= TASK REQUIREMENTS =
In the entries below, rewrite everything from the line containing "Rendered at 2001 by 1125 pixels." down to the line containing "title Drupal Gardens", both included, as a numbered list, leaving out any blank lines.

'''

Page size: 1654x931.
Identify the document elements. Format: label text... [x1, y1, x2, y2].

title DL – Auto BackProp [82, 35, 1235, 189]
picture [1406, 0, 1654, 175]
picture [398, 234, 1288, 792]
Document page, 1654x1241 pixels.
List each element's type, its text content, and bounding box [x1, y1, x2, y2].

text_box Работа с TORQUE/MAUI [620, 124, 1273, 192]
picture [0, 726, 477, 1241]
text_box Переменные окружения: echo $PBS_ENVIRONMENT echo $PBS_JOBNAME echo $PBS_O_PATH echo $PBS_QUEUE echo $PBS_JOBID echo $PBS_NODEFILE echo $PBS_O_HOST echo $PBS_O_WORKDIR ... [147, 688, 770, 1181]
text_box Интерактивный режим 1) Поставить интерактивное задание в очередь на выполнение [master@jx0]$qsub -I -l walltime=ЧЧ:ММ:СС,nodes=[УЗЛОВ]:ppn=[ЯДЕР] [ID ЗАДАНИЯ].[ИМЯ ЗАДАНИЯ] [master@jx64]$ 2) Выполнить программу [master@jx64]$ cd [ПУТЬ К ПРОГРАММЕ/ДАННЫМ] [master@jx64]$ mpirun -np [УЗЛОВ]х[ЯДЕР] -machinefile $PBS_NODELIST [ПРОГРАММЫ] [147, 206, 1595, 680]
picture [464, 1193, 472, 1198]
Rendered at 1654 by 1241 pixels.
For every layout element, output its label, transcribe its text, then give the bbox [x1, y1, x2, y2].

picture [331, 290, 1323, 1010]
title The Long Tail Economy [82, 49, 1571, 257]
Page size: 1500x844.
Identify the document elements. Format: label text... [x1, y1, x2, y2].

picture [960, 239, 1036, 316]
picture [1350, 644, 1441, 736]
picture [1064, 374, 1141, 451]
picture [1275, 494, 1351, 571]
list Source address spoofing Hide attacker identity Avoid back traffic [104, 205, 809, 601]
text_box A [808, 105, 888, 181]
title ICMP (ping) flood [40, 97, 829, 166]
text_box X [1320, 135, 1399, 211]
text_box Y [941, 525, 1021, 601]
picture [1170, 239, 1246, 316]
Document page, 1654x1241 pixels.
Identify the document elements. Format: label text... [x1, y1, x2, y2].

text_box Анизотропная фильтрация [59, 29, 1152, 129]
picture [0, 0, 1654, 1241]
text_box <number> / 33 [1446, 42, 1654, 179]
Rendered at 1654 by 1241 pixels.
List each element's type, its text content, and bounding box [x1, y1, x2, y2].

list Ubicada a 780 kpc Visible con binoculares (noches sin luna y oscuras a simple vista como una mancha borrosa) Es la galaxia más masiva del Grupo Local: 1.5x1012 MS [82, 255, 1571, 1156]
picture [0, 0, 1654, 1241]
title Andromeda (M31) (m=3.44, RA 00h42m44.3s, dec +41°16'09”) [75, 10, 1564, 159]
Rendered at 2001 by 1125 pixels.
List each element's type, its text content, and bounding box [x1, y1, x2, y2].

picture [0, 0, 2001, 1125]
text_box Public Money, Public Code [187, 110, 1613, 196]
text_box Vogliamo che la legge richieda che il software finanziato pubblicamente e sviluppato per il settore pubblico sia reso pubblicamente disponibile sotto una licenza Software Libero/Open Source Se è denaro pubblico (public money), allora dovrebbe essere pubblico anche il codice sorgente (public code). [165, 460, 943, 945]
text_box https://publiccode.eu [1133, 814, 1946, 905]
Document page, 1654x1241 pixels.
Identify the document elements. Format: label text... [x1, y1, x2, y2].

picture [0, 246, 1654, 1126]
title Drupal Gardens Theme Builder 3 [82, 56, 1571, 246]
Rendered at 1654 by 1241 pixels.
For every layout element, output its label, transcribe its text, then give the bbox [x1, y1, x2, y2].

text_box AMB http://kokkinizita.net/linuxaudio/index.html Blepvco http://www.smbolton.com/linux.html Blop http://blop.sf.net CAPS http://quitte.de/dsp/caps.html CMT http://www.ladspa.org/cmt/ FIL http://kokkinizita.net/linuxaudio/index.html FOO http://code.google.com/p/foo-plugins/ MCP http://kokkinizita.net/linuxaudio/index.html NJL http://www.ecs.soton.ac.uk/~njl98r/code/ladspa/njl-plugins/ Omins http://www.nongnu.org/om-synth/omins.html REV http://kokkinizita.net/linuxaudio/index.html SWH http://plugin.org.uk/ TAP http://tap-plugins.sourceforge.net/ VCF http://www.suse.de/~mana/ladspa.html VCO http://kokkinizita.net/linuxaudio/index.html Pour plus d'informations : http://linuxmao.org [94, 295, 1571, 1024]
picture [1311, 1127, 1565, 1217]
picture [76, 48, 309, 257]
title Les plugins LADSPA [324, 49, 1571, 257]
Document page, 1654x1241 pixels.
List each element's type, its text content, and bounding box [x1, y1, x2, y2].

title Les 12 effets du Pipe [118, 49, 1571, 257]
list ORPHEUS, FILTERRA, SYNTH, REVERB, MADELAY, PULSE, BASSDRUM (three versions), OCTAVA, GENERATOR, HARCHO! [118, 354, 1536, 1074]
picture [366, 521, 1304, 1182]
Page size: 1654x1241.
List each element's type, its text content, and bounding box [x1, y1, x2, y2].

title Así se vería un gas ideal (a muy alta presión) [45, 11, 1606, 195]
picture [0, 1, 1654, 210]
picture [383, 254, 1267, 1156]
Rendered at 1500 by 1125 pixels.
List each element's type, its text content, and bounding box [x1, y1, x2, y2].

'''

= WORKED SOLUTION =
1. Rendered at 2001 by 1125 pixels.
2. List each element's type, its text content, and bounding box [x1, y1, x2, y2].
3. picture [0, 0, 2001, 1125]
4. text_box Public Money, Public Code [187, 110, 1613, 196]
5. text_box Vogliamo che la legge richieda che il software finanziato pubblicamente e sviluppato per il settore pubblico sia reso pubblicamente disponibile sotto una licenza Software Libero/Open Source Se è denaro pubblico (public money), allora dovrebbe essere pubblico anche il codice sorgente (public code). [165, 460, 943, 945]
6. text_box https://publiccode.eu [1133, 814, 1946, 905]
7. Document page, 1654x1241 pixels.
8. Identify the document elements. Format: label text... [x1, y1, x2, y2].
9. picture [0, 246, 1654, 1126]
10. title Drupal Gardens Theme Builder 3 [82, 56, 1571, 246]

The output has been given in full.